Chris Christie Gets Wish: White House Appointment to Chair Drug Commission

Photo by Michael Vadon via Flickr

After an unsuccessful run for president followed by an epic and humiliating ass-kissing of Donald Trump, Chris Christie is finally getting his White House job, sort of.

According to the Washington Post, Donald Trump is tapping the New Jersey governor to chair a commission devoted to combatting opioid abuse in America.

The position will be a part-time, volunteer job and will not require Christie to step down as New Jersey’s governor.

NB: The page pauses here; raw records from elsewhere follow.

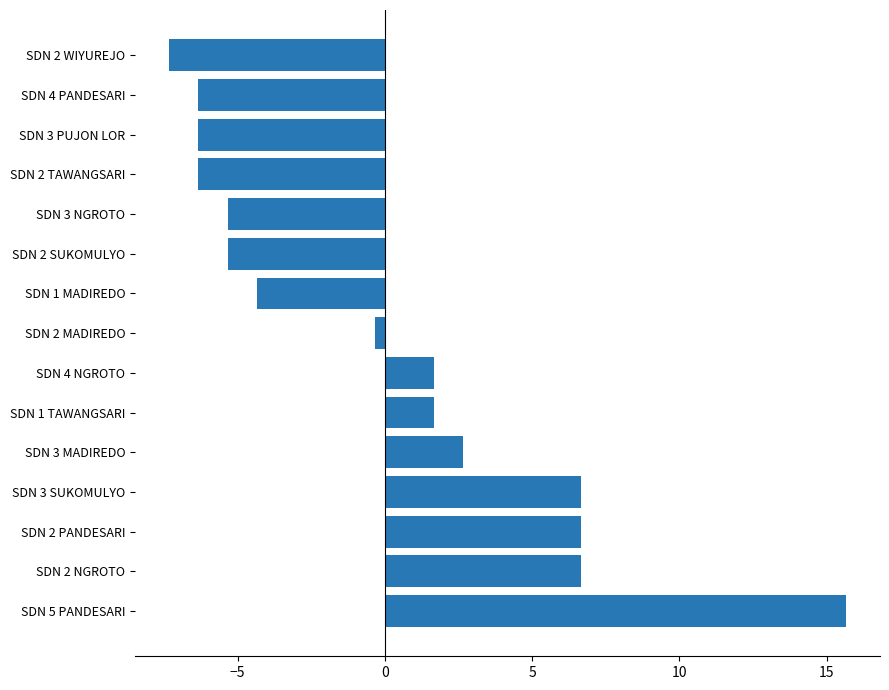

How many series are shown in this chart?

1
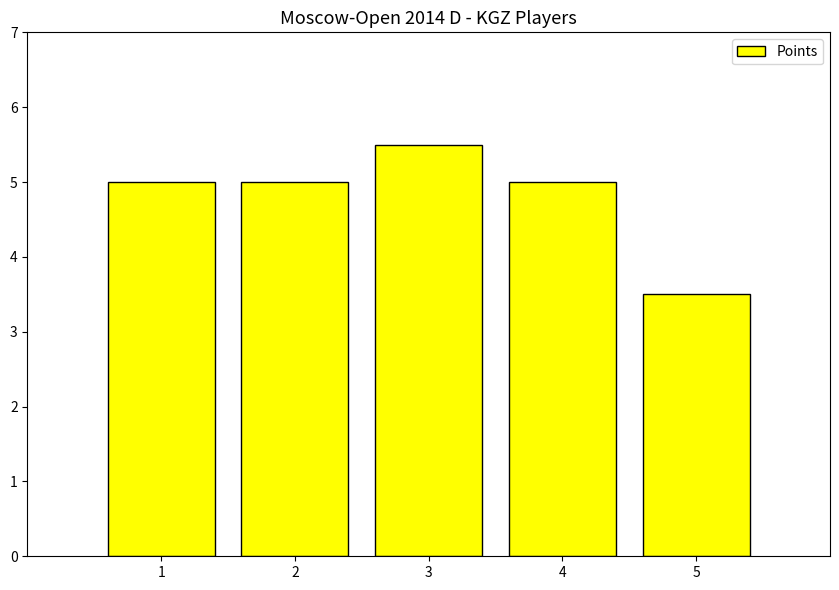

What is the average value?

4.8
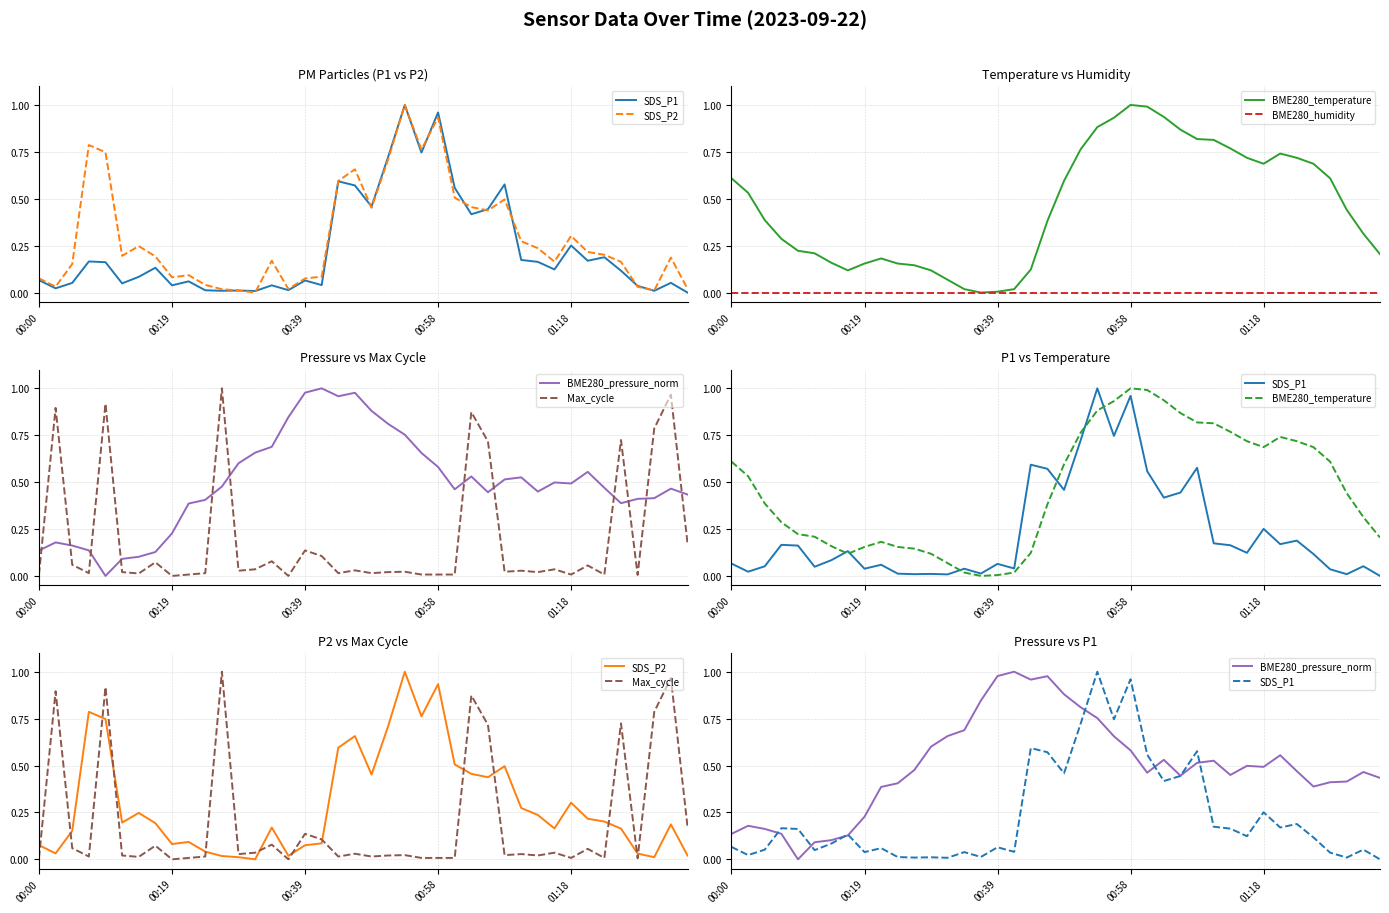

How many data points in Max_cycle are above 0?

38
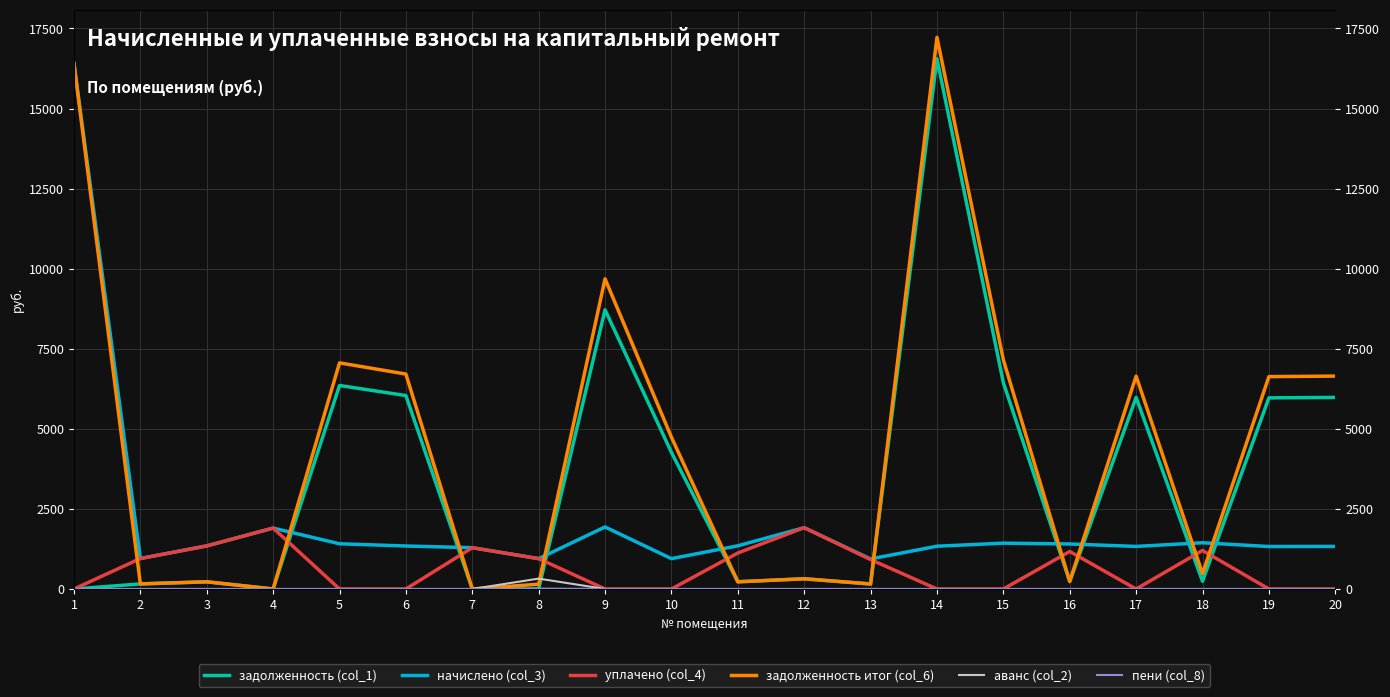

How many interior local valleys does the уплачено (col_4) series have?

1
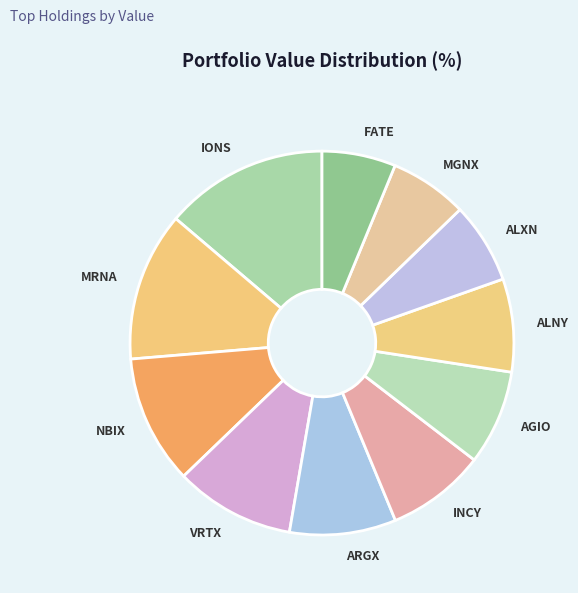

Which slice is the largest?

IONS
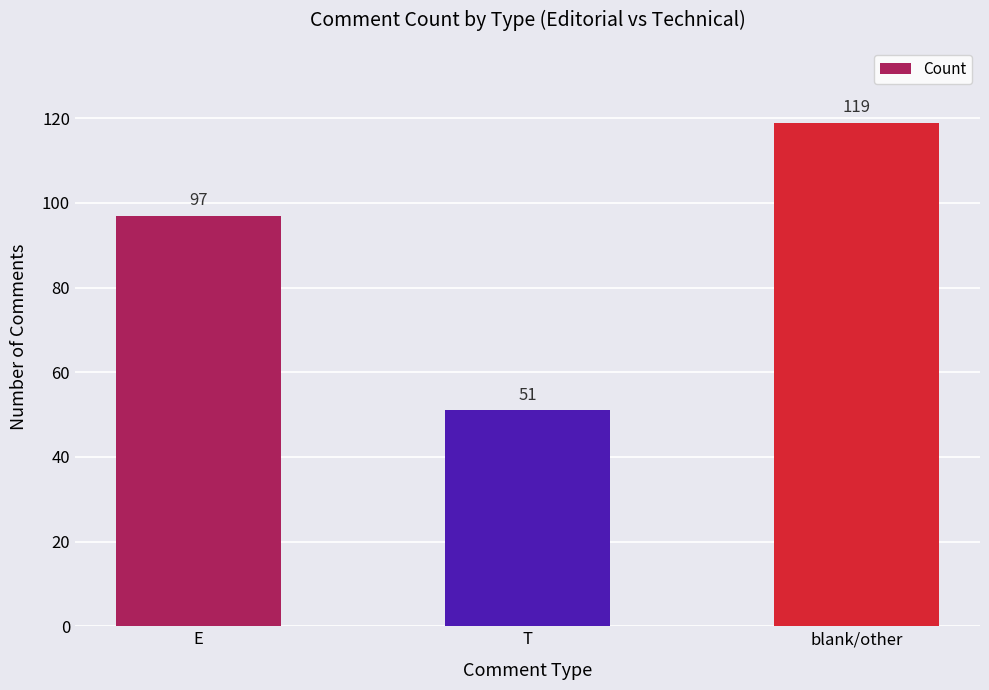

Reading left to right, extract all data points from this chart.

97	51	119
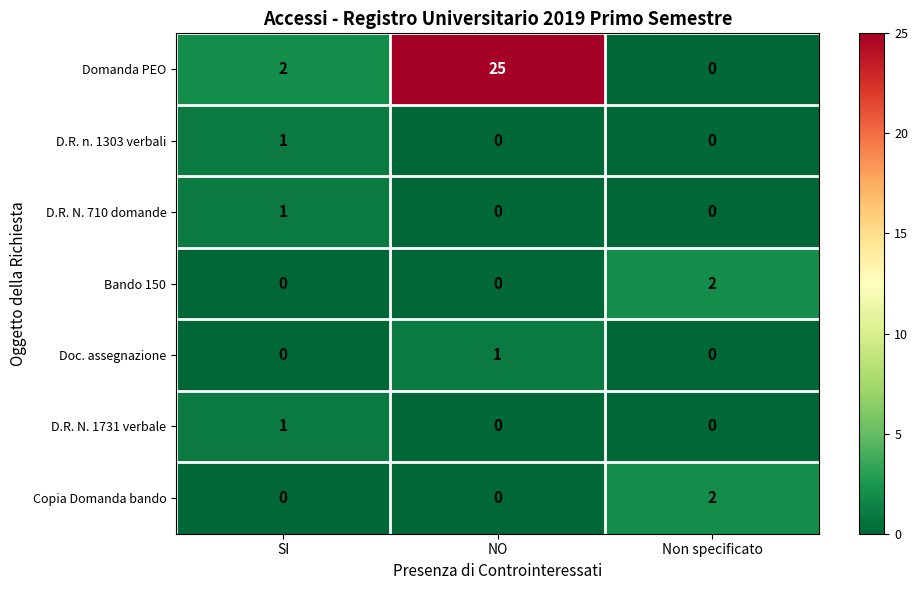

True or false: Bando 150 has a value of 2 at Non specificato.

True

Sorry, New Jersey.

Christie has been working with Trump’s son-in-law and New Jersey native Jared Kushner on the issue, despite long-running reports of friction between the two of them, according to the Washington Post.

One of Trump’s campaign goals was to stem the country’s opioid crisis.

The new office, known as the White House Office of American Innovation, is being called a “SWAT team” (poor choice of acronym) of consultants and business leaders that will have broad power to overhaul the federal bureaucracy and fulfill campaign goals, according to the Washington Post.

Apparently, Kushner and Christie have been working together informally for several weeks on the topic.

Will They Take On Big Pharma?

With numerous reports available on the successful use of cannabis for pain relief and other reports on how truly addictive opioids are, one wonders if these two men will take on the source of the problem: Big Pharma’s insatiable greed.

Will they deal with Big Pharma’s nasty habit of aggressively pushing pain pills with misinformation about how addictive and dangerous these drugs really are?

Science Deniers

Even though Christie, one of the most unpopular governors in New Jersey’s modern history, has vowed to devote much of his final year as governor on the issue, he is still closed to the benefits of medical marijuana for chronic pain relief.

While he has said, “I am ready to work with and listen to anyone with more ideas on how to address this issue,” and that he is open to “ideas from any corner of this state, from any political party and from any level of government,” medical marijuana is not one of the ideas he wants to hear much about.

When a panel in New Jersey of MMJ patients brought up the 2014 Johns Hopkins study finding a 25 percent decrease in prescription drug overdoses in states with legal MMJ, Christie still refused to accept science.

I guess that means Christie will fit right in with the rest of the science deniers in the White House.